▸ Provided text

Prince loved to hypnotize her and hear her talk about their past lives. “Together we explored universes and lifetimes and universal truth… When he was ready to bring me back, he’d snap his fingers next to my ear and say, ‘When you wake up, you’ll know that you are loved and safe and warm.’” She says the two of them “talked about the possibility of our two souls having met before and where that might have happened. He was fixated on the idea of Egypt.”

One day she went along with him to a stressful contract meeting at Warner Bros. “I waited in the car, making a few calls. When he came out, he had SLAVE written on the right side of his face. ‘So… that went well,’ I said, hoping to make him smile. ‘It definitely changed the tone of the meeting,’ he said.”

“I want to be clear. In all the years we were together, I never actually saw Prince doing drugs. He didn’t want me to see it… But there were a few disturbing incidents that happened when we were together… occasions when he told me he was ‘sick’ or that he had a ‘migraine.’ Looking back, I can see it was something else. I didn’t see it then. Maybe because I didn’t want to.”

In the delivery room when their soon Amiir was born, Prince saw the baby for the first time. “The pure elation on my husband’s face turned to terror. On the cold white page of a medical text, Pfeiffer syndrome type 2 is a genetic disorder that causes skeletal and systemic abnormalities,” Garcia writes. The baby endured many painful surgeries before the couple decided, together, they would not make him suffer any more. But they were at home, not at the hospital, when their son died.

▸ Problems to work on
1. In the excerpt about Prince, what was written on his face when he came out of the Warner Bros. contract meeting?
2. Resume the excerpt about Prince and Garcia, picking up after its final sentence.

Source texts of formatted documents
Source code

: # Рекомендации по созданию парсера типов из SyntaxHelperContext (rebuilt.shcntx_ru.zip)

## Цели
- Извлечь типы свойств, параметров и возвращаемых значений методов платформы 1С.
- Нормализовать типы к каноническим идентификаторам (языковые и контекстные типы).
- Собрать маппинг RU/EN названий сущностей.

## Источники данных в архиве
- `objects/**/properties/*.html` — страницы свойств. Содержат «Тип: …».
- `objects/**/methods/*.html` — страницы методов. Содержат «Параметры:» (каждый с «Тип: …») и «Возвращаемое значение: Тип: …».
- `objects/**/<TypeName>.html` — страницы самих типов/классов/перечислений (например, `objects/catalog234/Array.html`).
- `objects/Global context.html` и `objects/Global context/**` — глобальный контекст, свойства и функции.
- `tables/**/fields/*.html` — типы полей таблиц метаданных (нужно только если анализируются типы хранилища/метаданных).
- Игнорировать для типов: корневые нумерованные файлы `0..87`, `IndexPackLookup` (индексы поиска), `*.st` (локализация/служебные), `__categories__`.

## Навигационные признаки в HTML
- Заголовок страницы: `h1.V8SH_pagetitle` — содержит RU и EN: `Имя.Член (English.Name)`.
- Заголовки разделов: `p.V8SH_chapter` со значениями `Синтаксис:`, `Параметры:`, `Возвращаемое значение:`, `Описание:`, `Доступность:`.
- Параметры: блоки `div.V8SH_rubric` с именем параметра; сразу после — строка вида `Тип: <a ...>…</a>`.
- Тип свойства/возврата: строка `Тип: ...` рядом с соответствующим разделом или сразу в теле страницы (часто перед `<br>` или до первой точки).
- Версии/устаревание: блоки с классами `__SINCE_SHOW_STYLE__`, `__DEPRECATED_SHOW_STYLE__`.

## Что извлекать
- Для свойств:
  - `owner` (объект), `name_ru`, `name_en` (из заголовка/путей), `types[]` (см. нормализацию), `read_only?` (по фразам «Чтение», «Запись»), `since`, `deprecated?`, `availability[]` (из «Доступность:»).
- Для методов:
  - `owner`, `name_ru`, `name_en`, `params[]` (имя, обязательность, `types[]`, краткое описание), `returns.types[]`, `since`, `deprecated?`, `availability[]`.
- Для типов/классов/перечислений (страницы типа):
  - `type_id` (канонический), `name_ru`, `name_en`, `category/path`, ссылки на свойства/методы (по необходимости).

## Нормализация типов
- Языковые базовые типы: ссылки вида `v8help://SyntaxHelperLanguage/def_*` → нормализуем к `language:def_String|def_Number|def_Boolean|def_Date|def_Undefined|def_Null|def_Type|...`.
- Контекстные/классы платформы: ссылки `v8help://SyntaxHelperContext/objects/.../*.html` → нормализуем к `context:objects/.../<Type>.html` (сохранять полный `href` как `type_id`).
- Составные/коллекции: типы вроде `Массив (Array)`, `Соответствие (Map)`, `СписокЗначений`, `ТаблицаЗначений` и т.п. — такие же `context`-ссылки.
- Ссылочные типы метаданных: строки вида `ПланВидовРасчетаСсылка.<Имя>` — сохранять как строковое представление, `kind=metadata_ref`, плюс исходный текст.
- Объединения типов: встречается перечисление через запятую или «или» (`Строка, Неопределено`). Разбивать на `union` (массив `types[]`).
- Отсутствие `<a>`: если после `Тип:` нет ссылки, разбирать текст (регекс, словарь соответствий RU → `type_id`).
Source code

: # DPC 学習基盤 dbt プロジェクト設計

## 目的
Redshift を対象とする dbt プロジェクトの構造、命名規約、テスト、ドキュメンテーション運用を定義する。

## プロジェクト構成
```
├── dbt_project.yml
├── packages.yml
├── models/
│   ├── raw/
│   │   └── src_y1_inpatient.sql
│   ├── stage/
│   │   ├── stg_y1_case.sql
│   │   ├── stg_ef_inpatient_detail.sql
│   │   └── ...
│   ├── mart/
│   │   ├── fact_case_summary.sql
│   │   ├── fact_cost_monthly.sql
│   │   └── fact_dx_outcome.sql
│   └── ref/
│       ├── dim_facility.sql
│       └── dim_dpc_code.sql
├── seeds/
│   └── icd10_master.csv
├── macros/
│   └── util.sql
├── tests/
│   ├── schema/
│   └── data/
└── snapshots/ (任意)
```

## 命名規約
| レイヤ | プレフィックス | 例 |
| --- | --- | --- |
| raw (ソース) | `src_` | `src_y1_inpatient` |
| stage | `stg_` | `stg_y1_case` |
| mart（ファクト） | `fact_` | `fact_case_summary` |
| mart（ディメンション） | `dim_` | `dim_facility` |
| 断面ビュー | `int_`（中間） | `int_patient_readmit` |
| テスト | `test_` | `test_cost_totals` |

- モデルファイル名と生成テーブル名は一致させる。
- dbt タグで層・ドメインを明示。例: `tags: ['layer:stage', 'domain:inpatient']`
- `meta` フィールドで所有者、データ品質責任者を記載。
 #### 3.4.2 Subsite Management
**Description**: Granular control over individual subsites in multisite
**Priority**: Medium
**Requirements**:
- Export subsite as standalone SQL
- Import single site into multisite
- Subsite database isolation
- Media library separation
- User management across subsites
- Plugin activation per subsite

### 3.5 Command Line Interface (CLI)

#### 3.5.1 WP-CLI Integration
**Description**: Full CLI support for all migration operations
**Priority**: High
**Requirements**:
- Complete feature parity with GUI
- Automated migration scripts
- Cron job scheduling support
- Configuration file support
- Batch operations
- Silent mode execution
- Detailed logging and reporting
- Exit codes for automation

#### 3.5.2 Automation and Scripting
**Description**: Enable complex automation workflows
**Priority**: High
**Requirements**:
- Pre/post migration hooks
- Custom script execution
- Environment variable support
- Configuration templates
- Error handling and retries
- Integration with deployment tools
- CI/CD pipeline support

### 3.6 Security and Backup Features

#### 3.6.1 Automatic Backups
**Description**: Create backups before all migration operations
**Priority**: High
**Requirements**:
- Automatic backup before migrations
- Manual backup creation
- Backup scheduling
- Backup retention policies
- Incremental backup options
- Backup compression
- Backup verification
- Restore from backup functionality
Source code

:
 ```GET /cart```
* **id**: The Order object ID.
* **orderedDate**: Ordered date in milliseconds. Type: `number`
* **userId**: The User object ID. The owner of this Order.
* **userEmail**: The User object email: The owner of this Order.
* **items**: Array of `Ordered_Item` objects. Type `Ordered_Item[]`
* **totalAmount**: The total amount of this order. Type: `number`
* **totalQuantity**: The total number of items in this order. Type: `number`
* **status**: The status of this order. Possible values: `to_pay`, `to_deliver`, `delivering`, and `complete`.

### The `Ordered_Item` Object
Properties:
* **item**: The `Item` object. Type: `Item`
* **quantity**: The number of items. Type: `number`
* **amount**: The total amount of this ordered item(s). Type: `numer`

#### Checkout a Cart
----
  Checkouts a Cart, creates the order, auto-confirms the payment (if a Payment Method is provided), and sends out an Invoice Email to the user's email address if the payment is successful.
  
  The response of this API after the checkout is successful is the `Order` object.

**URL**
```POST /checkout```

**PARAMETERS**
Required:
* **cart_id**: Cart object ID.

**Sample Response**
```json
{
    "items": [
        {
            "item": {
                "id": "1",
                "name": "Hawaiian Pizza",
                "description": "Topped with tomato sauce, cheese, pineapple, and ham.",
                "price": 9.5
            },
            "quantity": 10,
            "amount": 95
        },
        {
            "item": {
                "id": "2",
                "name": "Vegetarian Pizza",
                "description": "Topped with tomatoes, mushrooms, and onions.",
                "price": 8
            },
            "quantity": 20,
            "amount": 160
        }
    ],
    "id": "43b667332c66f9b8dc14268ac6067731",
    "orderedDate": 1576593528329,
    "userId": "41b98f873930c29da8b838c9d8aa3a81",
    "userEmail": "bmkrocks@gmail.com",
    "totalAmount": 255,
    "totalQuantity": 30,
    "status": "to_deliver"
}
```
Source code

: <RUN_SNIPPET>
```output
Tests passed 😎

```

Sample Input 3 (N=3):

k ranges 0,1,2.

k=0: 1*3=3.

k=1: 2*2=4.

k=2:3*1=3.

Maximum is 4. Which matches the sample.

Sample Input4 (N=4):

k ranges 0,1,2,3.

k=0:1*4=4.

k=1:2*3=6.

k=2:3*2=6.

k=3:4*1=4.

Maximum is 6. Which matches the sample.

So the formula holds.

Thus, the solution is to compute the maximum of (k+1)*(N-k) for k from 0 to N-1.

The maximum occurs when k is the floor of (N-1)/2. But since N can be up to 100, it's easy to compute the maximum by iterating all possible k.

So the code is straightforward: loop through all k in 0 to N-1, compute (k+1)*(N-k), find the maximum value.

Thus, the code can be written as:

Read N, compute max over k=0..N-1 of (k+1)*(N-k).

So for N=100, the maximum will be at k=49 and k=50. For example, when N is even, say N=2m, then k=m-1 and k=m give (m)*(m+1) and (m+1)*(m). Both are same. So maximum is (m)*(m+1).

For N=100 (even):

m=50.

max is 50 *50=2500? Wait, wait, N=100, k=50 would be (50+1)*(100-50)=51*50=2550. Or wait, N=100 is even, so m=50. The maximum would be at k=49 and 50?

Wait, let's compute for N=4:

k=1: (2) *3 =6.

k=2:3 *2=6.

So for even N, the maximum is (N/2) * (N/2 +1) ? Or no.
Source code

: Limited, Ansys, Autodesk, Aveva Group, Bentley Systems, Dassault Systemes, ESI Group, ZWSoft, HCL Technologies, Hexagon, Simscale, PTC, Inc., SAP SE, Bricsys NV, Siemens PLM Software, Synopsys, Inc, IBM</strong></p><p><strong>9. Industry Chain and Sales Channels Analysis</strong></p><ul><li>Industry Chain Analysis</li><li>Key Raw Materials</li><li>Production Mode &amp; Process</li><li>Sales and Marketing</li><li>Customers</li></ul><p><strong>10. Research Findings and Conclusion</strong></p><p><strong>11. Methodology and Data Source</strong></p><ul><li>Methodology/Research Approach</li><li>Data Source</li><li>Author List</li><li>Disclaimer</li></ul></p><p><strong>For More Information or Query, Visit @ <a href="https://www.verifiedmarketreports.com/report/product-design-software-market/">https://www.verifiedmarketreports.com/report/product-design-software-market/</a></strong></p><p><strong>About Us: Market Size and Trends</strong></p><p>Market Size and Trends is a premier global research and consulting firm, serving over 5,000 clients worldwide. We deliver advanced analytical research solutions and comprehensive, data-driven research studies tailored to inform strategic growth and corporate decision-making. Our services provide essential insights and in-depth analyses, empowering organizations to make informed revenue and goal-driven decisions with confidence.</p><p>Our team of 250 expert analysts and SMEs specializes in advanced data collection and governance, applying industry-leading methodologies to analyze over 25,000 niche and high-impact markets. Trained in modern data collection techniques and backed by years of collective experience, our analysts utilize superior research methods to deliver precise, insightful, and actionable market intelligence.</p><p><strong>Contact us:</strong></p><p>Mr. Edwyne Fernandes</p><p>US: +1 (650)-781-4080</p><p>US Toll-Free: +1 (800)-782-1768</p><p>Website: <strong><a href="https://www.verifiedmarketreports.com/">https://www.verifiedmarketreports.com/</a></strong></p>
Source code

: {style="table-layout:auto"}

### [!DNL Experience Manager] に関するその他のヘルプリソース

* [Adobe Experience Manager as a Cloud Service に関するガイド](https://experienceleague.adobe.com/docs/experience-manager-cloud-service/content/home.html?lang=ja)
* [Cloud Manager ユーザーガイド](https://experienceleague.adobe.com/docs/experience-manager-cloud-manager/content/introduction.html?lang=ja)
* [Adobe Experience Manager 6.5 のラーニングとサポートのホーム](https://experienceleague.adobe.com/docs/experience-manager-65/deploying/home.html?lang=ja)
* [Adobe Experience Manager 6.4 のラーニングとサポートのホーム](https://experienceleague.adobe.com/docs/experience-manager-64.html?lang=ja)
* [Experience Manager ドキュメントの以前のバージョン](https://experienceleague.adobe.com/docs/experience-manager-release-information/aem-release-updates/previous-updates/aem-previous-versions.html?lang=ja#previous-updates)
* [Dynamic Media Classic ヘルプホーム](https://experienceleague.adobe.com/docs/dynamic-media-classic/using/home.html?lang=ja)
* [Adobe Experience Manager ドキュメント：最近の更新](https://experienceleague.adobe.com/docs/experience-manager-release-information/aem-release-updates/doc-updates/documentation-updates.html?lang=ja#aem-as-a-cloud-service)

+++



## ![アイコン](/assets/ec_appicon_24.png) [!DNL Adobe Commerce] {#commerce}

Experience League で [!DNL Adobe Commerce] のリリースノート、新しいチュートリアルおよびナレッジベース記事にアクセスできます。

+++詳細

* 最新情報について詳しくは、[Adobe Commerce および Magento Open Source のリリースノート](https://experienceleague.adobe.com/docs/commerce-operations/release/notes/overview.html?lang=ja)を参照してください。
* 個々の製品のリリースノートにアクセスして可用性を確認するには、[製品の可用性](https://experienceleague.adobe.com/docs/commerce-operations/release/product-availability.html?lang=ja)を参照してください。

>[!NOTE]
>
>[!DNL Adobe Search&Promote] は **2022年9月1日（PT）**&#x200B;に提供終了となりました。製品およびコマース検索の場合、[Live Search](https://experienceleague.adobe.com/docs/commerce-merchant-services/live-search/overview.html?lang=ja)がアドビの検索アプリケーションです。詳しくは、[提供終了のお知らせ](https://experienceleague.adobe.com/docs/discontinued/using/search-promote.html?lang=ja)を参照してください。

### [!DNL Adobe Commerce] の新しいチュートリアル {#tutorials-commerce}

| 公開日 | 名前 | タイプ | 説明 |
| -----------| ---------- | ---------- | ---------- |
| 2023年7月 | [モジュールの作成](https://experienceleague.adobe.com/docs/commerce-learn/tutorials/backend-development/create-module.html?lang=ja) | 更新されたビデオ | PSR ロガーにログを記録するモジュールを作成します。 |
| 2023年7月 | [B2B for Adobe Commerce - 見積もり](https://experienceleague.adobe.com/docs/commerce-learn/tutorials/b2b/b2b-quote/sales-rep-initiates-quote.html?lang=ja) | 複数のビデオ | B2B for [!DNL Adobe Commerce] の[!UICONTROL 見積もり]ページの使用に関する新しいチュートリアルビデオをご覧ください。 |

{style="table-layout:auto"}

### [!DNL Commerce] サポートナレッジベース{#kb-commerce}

▸ Results of the tasks
1. The word SLAVE was written on the right side of his face.

2.
“I heard the phone ringing. A moment later, my husband came out and said, ‘It’s done. They took the tubes out.’

‘What? No! I’m supposed to be there!’

‘I didn’t know if you could handle it.’

‘I’m going. Right now. If no one wants to take me, I’ll drive.’

He put his arms around me. Made me stop. In less time than it would have taken me to get there, the phone rang again. He answered it, and then he hung up and said, ‘He’s gone.’”

When her second pregnancy failed and her doctors advised a D&C, Prince–by then serious about the Jehovah’s witness faith, which did not believe in medical invention—did not want her to have the procedure. “Nature will take its course if you let it,” he told her. Garcia declined to put her health at risk and had the operation. His new infatuation with religion “was another story,” she writes. “He was hard core into it… This was a place I couldn’t go. I could not go there with him, no matter how hard he tried to make me see that path.”

As their marriage deteriorated, things came to a head one night when she declined to attend a basketball game with him. “Somehow my ‘no thanks’ turned into a giant blowout — the first and only time in all our years together that he looked me in the eye and said, ‘F— you.’

‘What?’ I was instantly at code orange. ‘What did you say to me?’

‘You know how many people want to go to this basketball game with me? How many women exhaust themselves trying to get my attention?’”

All she wanted to leave the marriage with was Amiir’s ashes, but she could not find the urn. “Eventually, a compassionate friend told me she’d heard about a troubling incident. Prince’s assistant was upset that he had been asked to burn everything in the house that reminded him of me and the baby, including the contents of the nursery — Amiir’s crib and toys and clothes and books—everything.”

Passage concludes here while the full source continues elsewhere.